The following evidence further supports the testimony of Eusebius, an eyewitness: a) The acts of the Council of Nicaea, at least those which we possess, bear the signatures of the bishops, but not of the emperor. According to other information, Constantine signed the acts, but after all the bishops and this fact proves that he did not consider himself, strictly speaking, as president of the council. Moreover, the emperor was not present at the opening of the synod, and yet the council must have already had its presidents when it arrived. This is indicated by the short sentence of Eusebius: "To the presidents who had already led the previous discussions, he left the task of leading the next ones. When several writings of the bishops who complained about each other were sent to him, he had them burned and declared that it was not his place to decide about priests." Finally, let us recall the words of the emperor which we quoted above: "I am a bishop for the external affairs of the Church."
This is also what the theologian Jean-Marie Salamito explained very well:
"This cliché on the role of Constantine as having institutionalized the Church or fixed the dogma: Constantine has done nothing of the sort, the ecclesiastical institutions exist before Constantine. Constantine absolutely does not modify them, he has absolutely no power, moreover he does not care, he has no desire or reason to modify the structures of the Church, [and] on the theological level he is rather ignorant and not so interested.
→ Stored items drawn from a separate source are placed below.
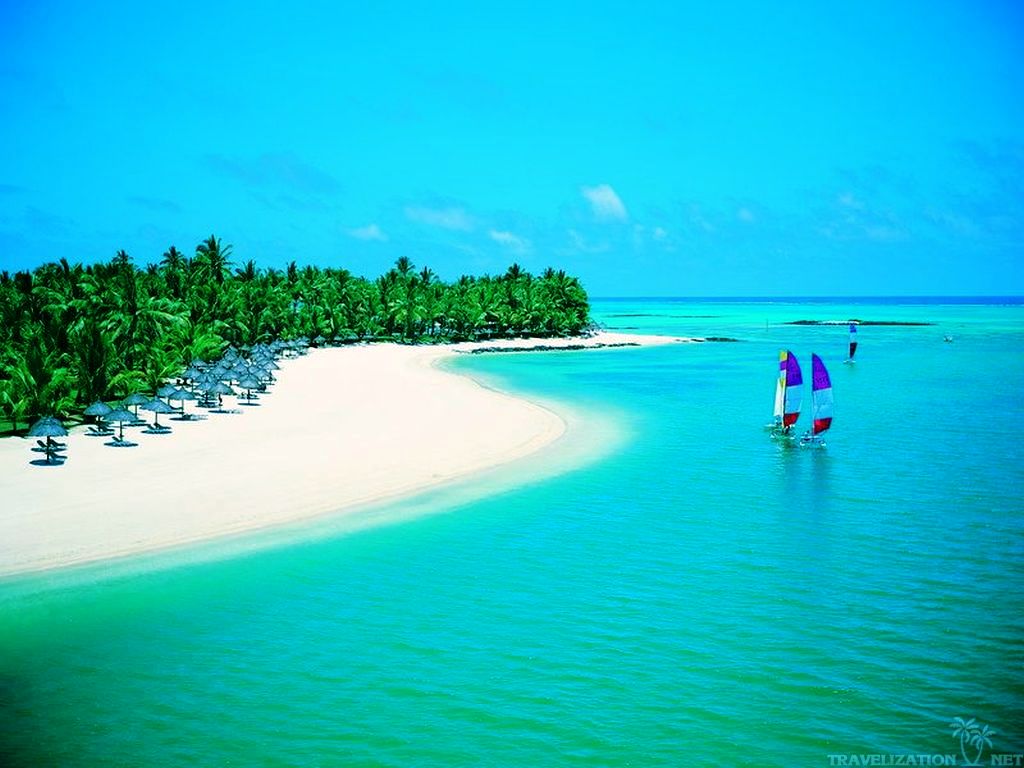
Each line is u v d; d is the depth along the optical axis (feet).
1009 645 72.43
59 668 67.77
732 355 417.08
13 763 55.11
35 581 84.23
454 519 109.09
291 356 355.36
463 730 59.57
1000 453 155.43
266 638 73.51
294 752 56.90
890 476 136.36
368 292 471.21
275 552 94.63
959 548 98.37
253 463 134.21
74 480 120.16
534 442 162.20
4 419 168.25
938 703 63.05
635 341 515.09
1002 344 486.79
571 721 60.70
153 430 160.66
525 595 83.82
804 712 61.82
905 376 300.20
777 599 82.74
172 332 246.68
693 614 79.20
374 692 64.64
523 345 474.08
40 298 247.91
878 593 84.28
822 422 165.68
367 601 81.92
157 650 71.05
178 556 92.12
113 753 56.54
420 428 172.45
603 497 121.60
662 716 61.26
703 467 142.82
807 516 112.06
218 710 61.98
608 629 75.82
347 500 115.65
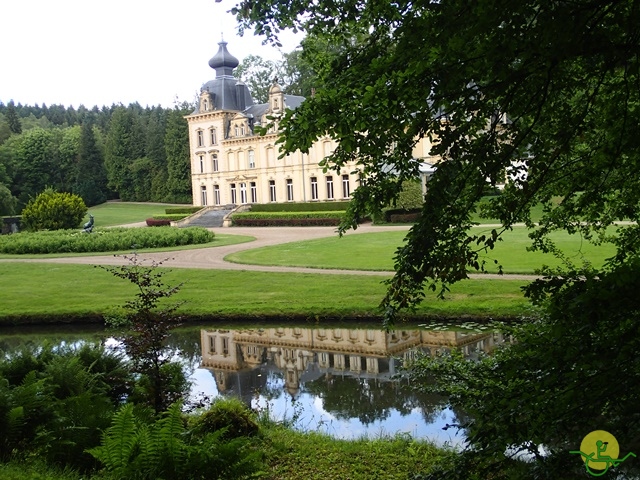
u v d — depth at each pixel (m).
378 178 5.04
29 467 5.34
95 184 89.94
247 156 64.44
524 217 5.70
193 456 4.52
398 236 33.53
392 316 4.54
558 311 3.53
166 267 25.59
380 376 11.15
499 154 4.26
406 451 7.03
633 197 5.50
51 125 118.88
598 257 19.45
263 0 5.12
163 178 89.00
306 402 9.88
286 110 4.18
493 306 14.67
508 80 3.79
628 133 4.62
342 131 4.07
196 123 67.94
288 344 14.12
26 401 6.07
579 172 5.41
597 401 3.36
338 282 19.86
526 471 3.72
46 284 23.05
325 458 6.87
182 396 8.38
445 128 4.29
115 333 14.85
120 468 4.42
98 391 7.82
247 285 20.62
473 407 5.18
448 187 4.31
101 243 35.06
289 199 62.22
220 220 57.91
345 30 5.46
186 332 15.74
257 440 7.38
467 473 3.80
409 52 3.78
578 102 4.84
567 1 3.41
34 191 86.38
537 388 3.51
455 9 3.57
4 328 17.38
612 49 3.51
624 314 3.40
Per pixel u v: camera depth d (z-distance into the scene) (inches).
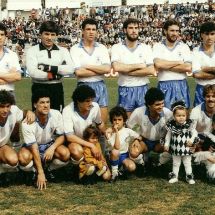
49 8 2039.9
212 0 2001.7
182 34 1603.1
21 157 281.3
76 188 279.6
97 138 295.0
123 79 345.7
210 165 289.9
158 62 342.0
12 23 1772.9
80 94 284.4
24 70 1144.8
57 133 293.3
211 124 301.1
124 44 347.3
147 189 275.7
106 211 236.7
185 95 348.2
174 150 287.1
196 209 238.1
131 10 1980.8
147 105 297.9
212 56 343.3
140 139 306.8
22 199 258.1
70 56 334.3
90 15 1956.2
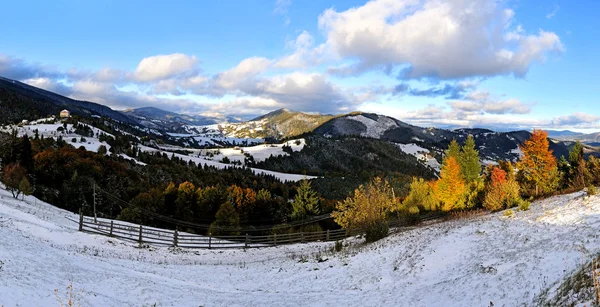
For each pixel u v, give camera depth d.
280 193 108.38
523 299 9.73
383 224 27.09
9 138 84.25
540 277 10.66
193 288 14.59
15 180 40.38
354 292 14.94
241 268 22.06
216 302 12.83
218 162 178.12
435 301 11.95
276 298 14.14
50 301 8.64
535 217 18.30
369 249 22.30
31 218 24.42
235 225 50.56
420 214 40.22
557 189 33.19
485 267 13.41
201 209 63.28
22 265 10.59
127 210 49.66
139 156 122.81
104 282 12.05
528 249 13.79
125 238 27.16
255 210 67.94
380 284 15.70
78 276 11.78
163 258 23.91
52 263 12.26
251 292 15.45
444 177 40.78
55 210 38.91
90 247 21.70
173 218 60.47
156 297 11.81
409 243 20.56
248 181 111.69
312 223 54.47
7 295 7.93
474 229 19.03
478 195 38.94
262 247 31.58
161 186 71.50
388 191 34.09
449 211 38.16
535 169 34.84
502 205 29.25
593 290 7.79
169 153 173.88
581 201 18.98
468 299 11.18
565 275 9.91
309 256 24.23
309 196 58.69
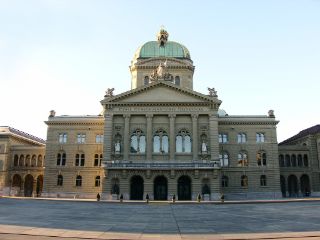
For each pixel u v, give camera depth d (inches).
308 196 3472.0
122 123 3006.9
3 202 2097.7
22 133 4033.0
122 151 2945.4
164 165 2837.1
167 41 3720.5
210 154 2906.0
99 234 852.0
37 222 1099.3
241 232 908.6
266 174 3235.7
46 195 3189.0
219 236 834.8
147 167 2832.2
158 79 3085.6
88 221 1167.6
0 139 3587.6
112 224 1090.1
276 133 3321.9
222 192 3193.9
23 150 3572.8
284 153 3565.5
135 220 1235.2
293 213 1498.5
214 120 2965.1
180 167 2827.3
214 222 1168.8
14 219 1177.4
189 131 2984.7
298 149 3570.4
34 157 3567.9
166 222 1171.9
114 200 2684.5
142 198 2891.2
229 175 3233.3
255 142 3299.7
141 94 3029.0
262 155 3287.4
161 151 2935.5
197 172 2824.8
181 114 2984.7
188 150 2952.8
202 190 2834.6
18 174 3521.2
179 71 3481.8
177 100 3004.4
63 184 3218.5
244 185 3221.0
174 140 2935.5
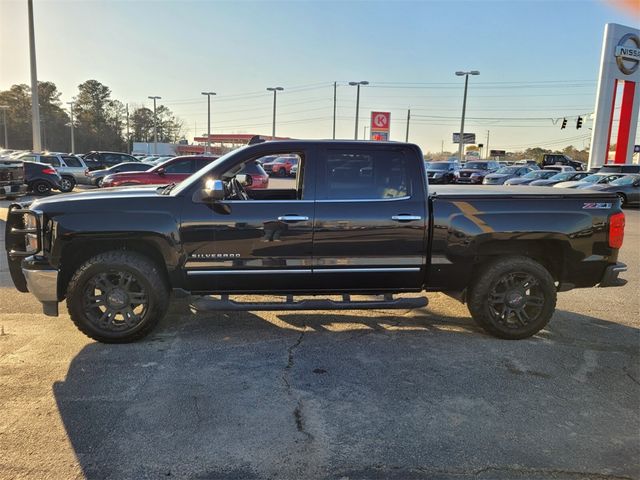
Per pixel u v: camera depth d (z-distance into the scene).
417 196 4.71
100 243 4.64
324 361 4.32
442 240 4.73
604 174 22.88
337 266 4.67
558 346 4.79
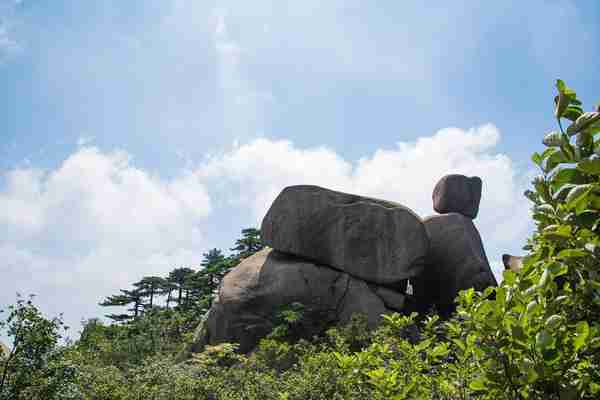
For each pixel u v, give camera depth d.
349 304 22.22
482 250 27.86
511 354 2.47
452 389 4.04
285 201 24.91
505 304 2.50
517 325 2.35
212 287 41.94
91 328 30.78
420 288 26.88
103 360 24.20
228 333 22.45
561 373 2.33
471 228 27.94
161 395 12.70
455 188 29.69
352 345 18.36
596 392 2.29
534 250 2.72
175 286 48.91
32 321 9.38
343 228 23.89
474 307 2.92
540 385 2.41
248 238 40.47
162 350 27.34
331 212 24.22
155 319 31.62
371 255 23.50
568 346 2.29
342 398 6.68
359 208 24.11
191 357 23.69
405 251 23.42
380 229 23.75
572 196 2.19
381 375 4.54
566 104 2.36
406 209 24.39
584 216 2.29
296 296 22.19
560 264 2.30
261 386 11.09
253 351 21.27
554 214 2.45
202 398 12.45
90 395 12.48
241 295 22.69
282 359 19.33
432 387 4.38
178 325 32.41
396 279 23.20
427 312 25.16
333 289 22.66
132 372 14.39
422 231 23.83
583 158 2.32
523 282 2.47
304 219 24.28
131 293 48.91
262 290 22.55
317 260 23.97
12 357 9.30
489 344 2.54
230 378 13.25
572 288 2.46
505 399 2.53
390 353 5.41
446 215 27.84
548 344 2.21
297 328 21.27
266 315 22.16
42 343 9.38
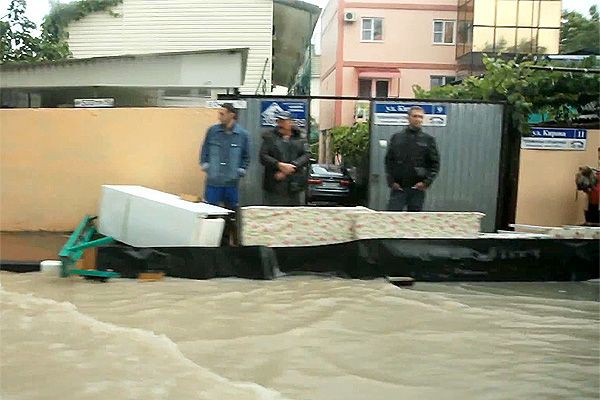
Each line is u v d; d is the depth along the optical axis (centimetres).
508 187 1090
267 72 1798
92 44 1878
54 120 1000
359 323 562
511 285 723
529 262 738
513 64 1216
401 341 518
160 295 648
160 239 772
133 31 1850
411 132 896
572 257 742
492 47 2795
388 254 727
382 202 1048
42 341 505
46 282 699
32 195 1009
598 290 704
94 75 1405
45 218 1010
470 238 734
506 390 428
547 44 2784
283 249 732
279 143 939
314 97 1018
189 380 432
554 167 1196
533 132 1191
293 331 536
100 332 528
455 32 3048
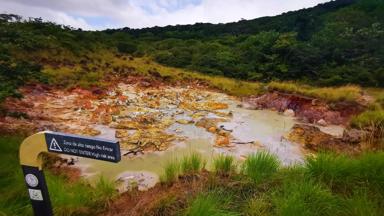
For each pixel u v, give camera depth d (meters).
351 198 2.73
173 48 32.03
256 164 3.57
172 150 7.04
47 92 12.73
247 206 2.78
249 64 22.02
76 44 24.27
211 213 2.49
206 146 7.39
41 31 23.09
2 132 6.53
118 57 26.44
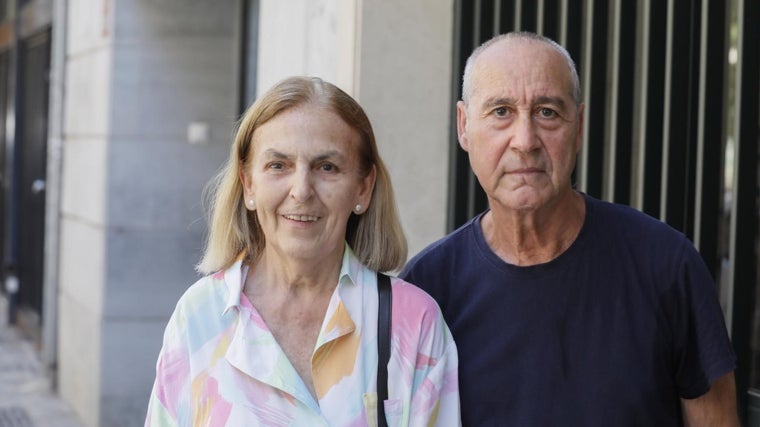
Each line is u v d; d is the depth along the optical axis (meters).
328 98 2.20
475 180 3.78
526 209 2.24
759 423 2.89
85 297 6.73
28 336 9.44
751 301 2.94
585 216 2.33
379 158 2.30
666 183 3.00
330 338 2.19
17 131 10.10
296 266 2.20
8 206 10.73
The Council of Nicaea was certainly convened by Constantine, but Constantine did not care at all about the theological question that was being debated, and the theological question that was settled in 325 was nourished by all the theological reflection of the second and third centuries, previous theological reflection to which Constantine had seen absolutely nothing, and of which he knew nothing.
"Why does he call this council then?"
"He convenes the council to have a majority and for people to keep quiet"
What really happened was that the hundreds of bishops from all over the world, who came to
the Council of Nicaea, all agreed except for 5 bishops to define the dogma of the Trinity. It is
interesting to note that according to Dr. Bart Ehrman, the Council of Nicaea did not decide
anything about the divinity of Christ, and that the divinity of Christ was widely accepted, but
it was only his relationship with the Father that was debated. He also said that the New
Testament had already described Christ as divine. What this thesis showed, in short, was that the true religion of Christ was the same in the beginning, and that he was indeed considered God from the beginning. And there never was a so-called true original religion that denied this divinity.